TASK. Reproduce the text read from every one of the records below with each occurrence of "SEO" changed to "search engine optimization" and nothing else altered. Omit the pictures.

╔══

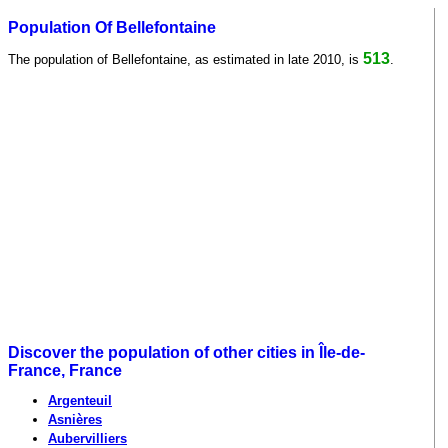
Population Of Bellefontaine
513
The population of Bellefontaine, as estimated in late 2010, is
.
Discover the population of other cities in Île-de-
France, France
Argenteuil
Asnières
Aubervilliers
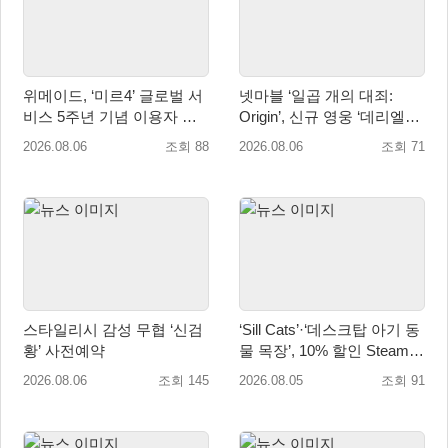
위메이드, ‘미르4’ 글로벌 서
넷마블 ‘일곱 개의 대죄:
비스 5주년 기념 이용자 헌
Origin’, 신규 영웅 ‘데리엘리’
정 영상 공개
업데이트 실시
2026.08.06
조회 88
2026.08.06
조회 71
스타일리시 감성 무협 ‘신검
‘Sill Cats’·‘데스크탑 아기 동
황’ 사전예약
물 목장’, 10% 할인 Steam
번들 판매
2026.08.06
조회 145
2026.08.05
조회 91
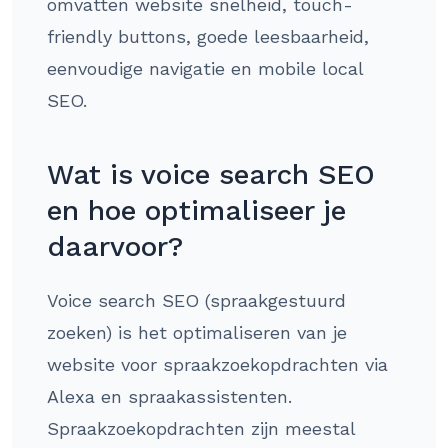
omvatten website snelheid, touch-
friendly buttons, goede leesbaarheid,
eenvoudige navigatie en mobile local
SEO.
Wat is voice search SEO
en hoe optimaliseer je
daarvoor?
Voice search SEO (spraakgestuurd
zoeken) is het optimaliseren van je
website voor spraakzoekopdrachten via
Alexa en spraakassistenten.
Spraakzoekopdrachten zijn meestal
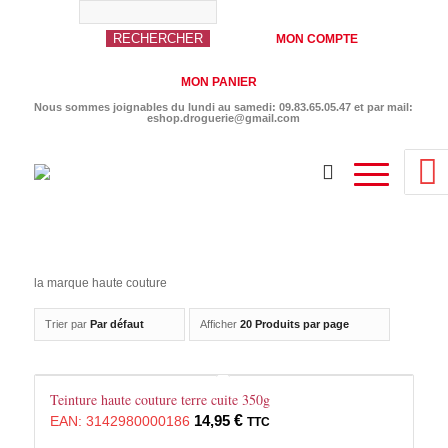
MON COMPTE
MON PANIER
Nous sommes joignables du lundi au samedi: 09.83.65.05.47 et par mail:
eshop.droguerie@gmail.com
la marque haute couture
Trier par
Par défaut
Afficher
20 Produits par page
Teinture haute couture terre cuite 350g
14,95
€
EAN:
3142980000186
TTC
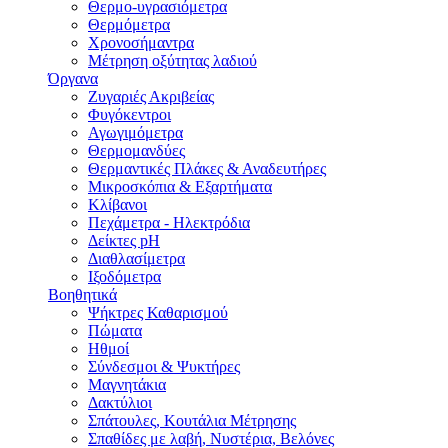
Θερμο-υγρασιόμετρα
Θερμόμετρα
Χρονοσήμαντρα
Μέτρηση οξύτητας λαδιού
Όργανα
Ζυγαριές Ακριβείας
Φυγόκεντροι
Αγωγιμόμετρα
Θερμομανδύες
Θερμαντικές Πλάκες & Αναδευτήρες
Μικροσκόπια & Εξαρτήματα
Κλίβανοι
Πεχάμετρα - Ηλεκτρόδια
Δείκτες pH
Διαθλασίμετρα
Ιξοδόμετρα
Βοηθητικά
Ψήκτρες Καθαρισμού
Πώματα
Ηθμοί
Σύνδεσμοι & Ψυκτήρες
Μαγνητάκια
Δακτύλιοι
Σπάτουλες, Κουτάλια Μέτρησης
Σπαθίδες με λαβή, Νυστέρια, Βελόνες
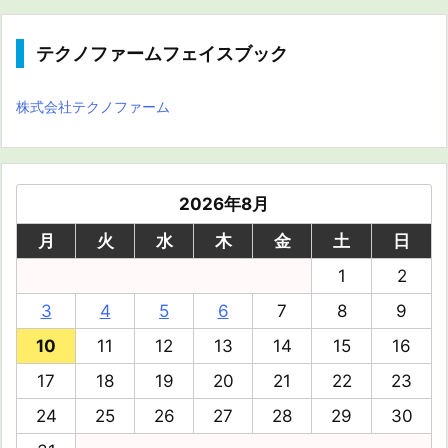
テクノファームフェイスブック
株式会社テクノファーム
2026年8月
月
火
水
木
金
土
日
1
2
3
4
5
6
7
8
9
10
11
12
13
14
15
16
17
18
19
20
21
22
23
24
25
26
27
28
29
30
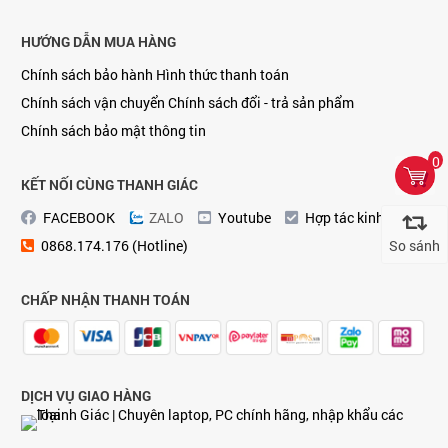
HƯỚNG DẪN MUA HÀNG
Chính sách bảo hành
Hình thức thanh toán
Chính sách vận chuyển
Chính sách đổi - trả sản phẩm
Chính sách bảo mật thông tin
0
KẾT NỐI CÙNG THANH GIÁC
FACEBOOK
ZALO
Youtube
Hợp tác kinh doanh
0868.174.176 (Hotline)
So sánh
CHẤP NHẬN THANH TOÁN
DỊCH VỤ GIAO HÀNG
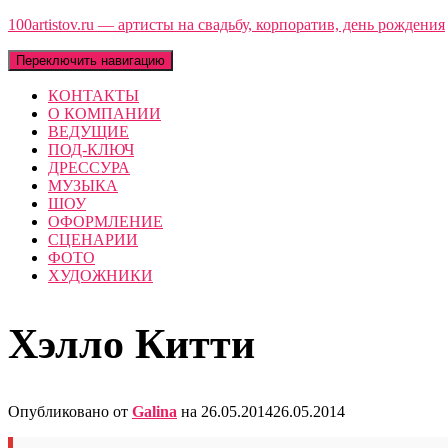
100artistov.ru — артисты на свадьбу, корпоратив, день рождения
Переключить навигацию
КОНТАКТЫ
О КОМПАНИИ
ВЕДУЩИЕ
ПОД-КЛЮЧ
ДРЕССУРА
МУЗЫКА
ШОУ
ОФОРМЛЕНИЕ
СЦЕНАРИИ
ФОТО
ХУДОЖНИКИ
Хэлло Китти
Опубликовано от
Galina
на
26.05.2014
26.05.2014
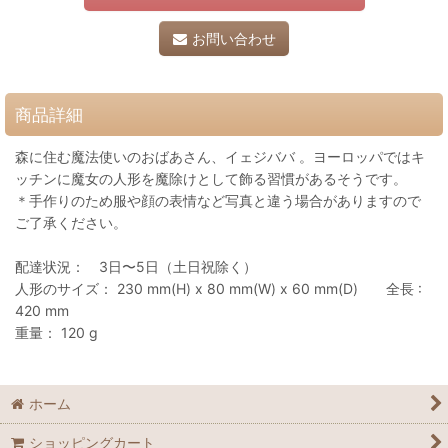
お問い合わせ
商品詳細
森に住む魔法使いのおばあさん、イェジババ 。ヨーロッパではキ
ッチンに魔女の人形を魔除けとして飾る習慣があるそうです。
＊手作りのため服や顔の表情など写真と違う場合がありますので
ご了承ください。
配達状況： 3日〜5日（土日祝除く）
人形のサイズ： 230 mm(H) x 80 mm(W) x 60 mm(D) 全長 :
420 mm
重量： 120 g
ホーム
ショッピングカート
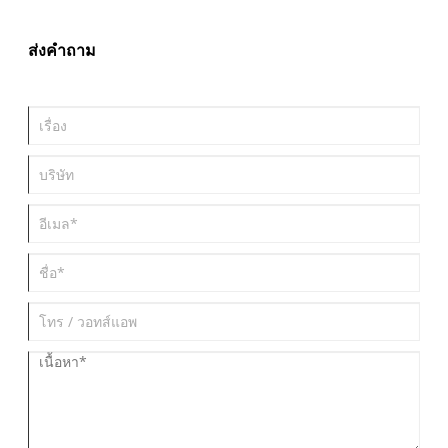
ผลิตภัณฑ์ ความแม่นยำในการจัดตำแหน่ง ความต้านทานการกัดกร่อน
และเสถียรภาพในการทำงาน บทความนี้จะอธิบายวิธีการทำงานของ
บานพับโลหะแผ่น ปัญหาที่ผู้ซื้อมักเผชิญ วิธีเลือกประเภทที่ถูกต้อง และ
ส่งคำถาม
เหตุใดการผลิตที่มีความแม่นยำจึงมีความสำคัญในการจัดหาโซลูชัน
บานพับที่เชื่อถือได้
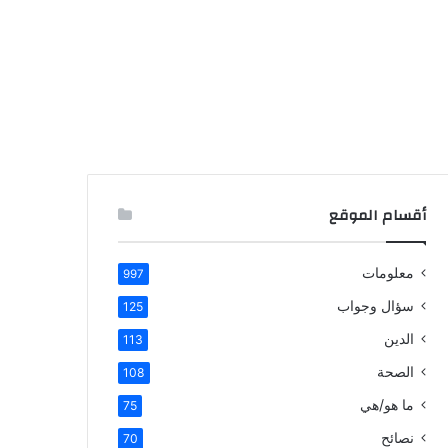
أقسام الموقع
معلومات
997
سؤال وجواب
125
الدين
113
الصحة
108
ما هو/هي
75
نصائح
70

╚══

ANSWER TO THIS EXERCISE.
Population Of Bellefontaine
513
The population of Bellefontaine, as estimated in late 2010, is
.
Discover the population of other cities in Île-de-
France, France
Argenteuil
Asnières
Aubervilliers
위메이드, ‘미르4’ 글로벌 서
넷마블 ‘일곱 개의 대죄:
비스 5주년 기념 이용자 헌
Origin’, 신규 영웅 ‘데리엘리’
정 영상 공개
업데이트 실시
2026.08.06
조회 88
2026.08.06
조회 71
스타일리시 감성 무협 ‘신검
‘Sill Cats’·‘데스크탑 아기 동
황’ 사전예약
물 목장’, 10% 할인 Steam
번들 판매
2026.08.06
조회 145
2026.08.05
조회 91
omvatten website snelheid, touch-
friendly buttons, goede leesbaarheid,
eenvoudige navigatie en mobile local
search engine optimization.
Wat is voice search search engine optimization
en hoe optimaliseer je
daarvoor?
Voice search search engine optimization (spraakgestuurd
zoeken) is het optimaliseren van je
website voor spraakzoekopdrachten via
Alexa en spraakassistenten.
Spraakzoekopdrachten zijn meestal
MON COMPTE
MON PANIER
Nous sommes joignables du lundi au samedi: 09.83.65.05.47 et par mail:
eshop.droguerie@gmail.com
la marque haute couture
Trier par
Par défaut
Afficher
20 Produits par page
Teinture haute couture terre cuite 350g
14,95
€
EAN:
3142980000186
TTC
Θερμο-υγρασιόμετρα
Θερμόμετρα
Χρονοσήμαντρα
Μέτρηση οξύτητας λαδιού
Όργανα
Ζυγαριές Ακριβείας
Φυγόκεντροι
Αγωγιμόμετρα
Θερμομανδύες
Θερμαντικές Πλάκες & Αναδευτήρες
Μικροσκόπια & Εξαρτήματα
Κλίβανοι
Πεχάμετρα - Ηλεκτρόδια
Δείκτες pH
Διαθλασίμετρα
Ιξοδόμετρα
Βοηθητικά
Ψήκτρες Καθαρισμού
Πώματα
Ηθμοί
Σύνδεσμοι & Ψυκτήρες
Μαγνητάκια
Δακτύλιοι
Σπάτουλες, Κουτάλια Μέτρησης
Σπαθίδες με λαβή, Νυστέρια, Βελόνες
テクノファームフェイスブック
株式会社テクノファーム
2026年8月
月
火
水
木
金
土
日
1
2
3
4
5
6
7
8
9
10
11
12
13
14
15
16
17
18
19
20
21
22
23
24
25
26
27
28
29
30
HƯỚNG DẪN MUA HÀNG
Chính sách bảo hành
Hình thức thanh toán
Chính sách vận chuyển
Chính sách đổi - trả sản phẩm
Chính sách bảo mật thông tin
0
KẾT NỐI CÙNG THANH GIÁC
FACEBOOK
ZALO
Youtube
Hợp tác kinh doanh
0868.174.176 (Hotline)
So sánh
CHẤP NHẬN THANH TOÁN
DỊCH VỤ GIAO HÀNG
100artistov.ru — артисты на свадьбу, корпоратив, день рождения
Переключить навигацию
КОНТАКТЫ
О КОМПАНИИ
ВЕДУЩИЕ
ПОД-КЛЮЧ
ДРЕССУРА
МУЗЫКА
ШОУ
ОФОРМЛЕНИЕ
СЦЕНАРИИ
ФОТО
ХУДОЖНИКИ
Хэлло Китти
Опубликовано от
Galina
на
26.05.2014
26.05.2014
お問い合わせ
商品詳細
森に住む魔法使いのおばあさん、イェジババ 。ヨーロッパではキ
ッチンに魔女の人形を魔除けとして飾る習慣があるそうです。
＊手作りのため服や顔の表情など写真と違う場合がありますので
ご了承ください。
配達状況： 3日〜5日（土日祝除く）
人形のサイズ： 230 mm(H) x 80 mm(W) x 60 mm(D) 全長 :
420 mm
重量： 120 g
ホーム
ショッピングカート
ผลิตภัณฑ์ ความแม่นยำในการจัดตำแหน่ง ความต้านทานการกัดกร่อน
และเสถียรภาพในการทำงาน บทความนี้จะอธิบายวิธีการทำงานของ
บานพับโลหะแผ่น ปัญหาที่ผู้ซื้อมักเผชิญ วิธีเลือกประเภทที่ถูกต้อง และ
ส่งคำถาม
เหตุใดการผลิตที่มีความแม่นยำจึงมีความสำคัญในการจัดหาโซลูชัน
บานพับที่เชื่อถือได้
أقسام الموقع
معلومات
997
سؤال وجواب
125
الدين
113
الصحة
108
ما هو/هي
75
نصائح
70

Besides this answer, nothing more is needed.